Task prompt: Only the pictures are to be left out; please reproduce everything else in the data exactly.

Source records:
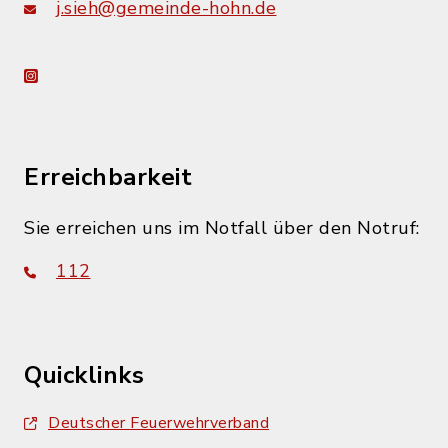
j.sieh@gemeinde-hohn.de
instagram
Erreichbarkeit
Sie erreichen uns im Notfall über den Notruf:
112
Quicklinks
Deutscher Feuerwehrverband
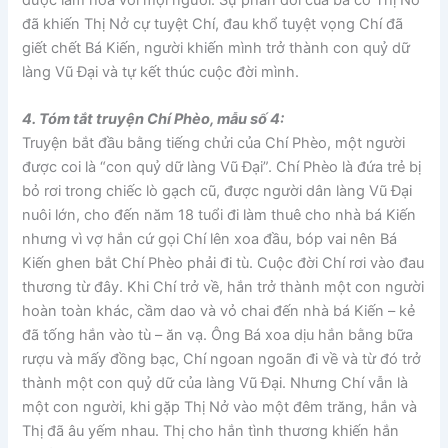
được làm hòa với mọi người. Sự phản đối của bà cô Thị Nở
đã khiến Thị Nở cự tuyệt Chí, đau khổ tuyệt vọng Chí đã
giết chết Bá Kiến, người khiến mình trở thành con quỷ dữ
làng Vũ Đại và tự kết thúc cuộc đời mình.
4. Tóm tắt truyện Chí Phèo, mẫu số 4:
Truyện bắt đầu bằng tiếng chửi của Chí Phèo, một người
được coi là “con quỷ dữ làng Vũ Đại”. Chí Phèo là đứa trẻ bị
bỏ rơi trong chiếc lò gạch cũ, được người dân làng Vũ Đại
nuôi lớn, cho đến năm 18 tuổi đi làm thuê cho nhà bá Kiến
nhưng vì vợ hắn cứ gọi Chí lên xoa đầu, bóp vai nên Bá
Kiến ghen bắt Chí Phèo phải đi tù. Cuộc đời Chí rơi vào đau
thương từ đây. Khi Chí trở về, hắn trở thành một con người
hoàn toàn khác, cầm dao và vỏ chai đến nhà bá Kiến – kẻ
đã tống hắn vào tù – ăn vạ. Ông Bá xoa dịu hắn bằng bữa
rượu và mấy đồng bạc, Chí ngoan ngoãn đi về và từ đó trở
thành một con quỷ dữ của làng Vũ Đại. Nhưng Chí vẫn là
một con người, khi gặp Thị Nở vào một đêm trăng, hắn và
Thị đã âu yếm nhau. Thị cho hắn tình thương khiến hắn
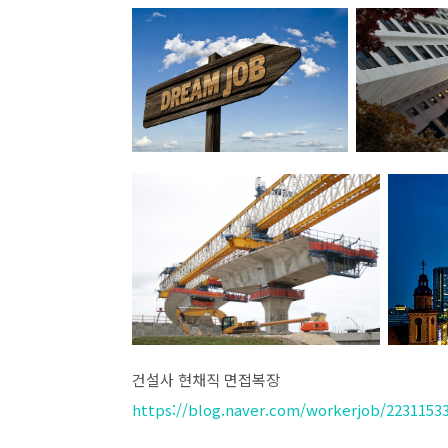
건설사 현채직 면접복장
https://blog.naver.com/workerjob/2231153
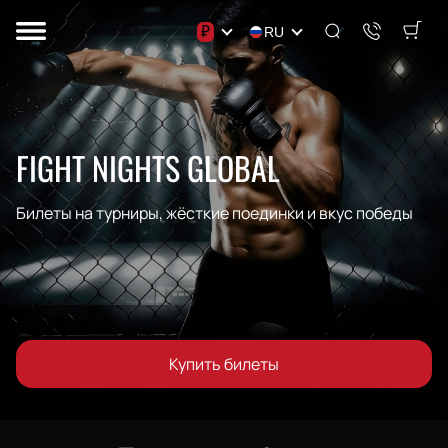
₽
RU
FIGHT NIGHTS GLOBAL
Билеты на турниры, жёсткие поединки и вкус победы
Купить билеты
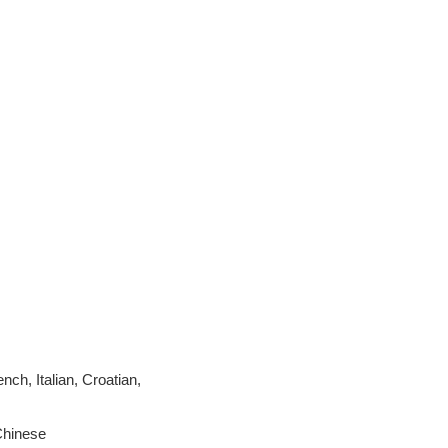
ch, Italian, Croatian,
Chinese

Answer to the exercise:
j.sieh@gemeinde-hohn.de
instagram
Erreichbarkeit
Sie erreichen uns im Notfall über den Notruf:
112
Quicklinks
Deutscher Feuerwehrverband
được làm hòa với mọi người. Sự phản đối của bà cô Thị Nở
đã khiến Thị Nở cự tuyệt Chí, đau khổ tuyệt vọng Chí đã
giết chết Bá Kiến, người khiến mình trở thành con quỷ dữ
làng Vũ Đại và tự kết thúc cuộc đời mình.
4. Tóm tắt truyện Chí Phèo, mẫu số 4:
Truyện bắt đầu bằng tiếng chửi của Chí Phèo, một người
được coi là “con quỷ dữ làng Vũ Đại”. Chí Phèo là đứa trẻ bị
bỏ rơi trong chiếc lò gạch cũ, được người dân làng Vũ Đại
nuôi lớn, cho đến năm 18 tuổi đi làm thuê cho nhà bá Kiến
nhưng vì vợ hắn cứ gọi Chí lên xoa đầu, bóp vai nên Bá
Kiến ghen bắt Chí Phèo phải đi tù. Cuộc đời Chí rơi vào đau
thương từ đây. Khi Chí trở về, hắn trở thành một con người
hoàn toàn khác, cầm dao và vỏ chai đến nhà bá Kiến – kẻ
đã tống hắn vào tù – ăn vạ. Ông Bá xoa dịu hắn bằng bữa
rượu và mấy đồng bạc, Chí ngoan ngoãn đi về và từ đó trở
thành một con quỷ dữ của làng Vũ Đại. Nhưng Chí vẫn là
một con người, khi gặp Thị Nở vào một đêm trăng, hắn và
Thị đã âu yếm nhau. Thị cho hắn tình thương khiến hắn
건설사 현채직 면접복장
https://blog.naver.com/workerjob/2231153
₽
RU
FIGHT NIGHTS GLOBAL
Билеты на турниры, жёсткие поединки и вкус победы
Купить билеты
ch, Italian, Croatian,
Chinese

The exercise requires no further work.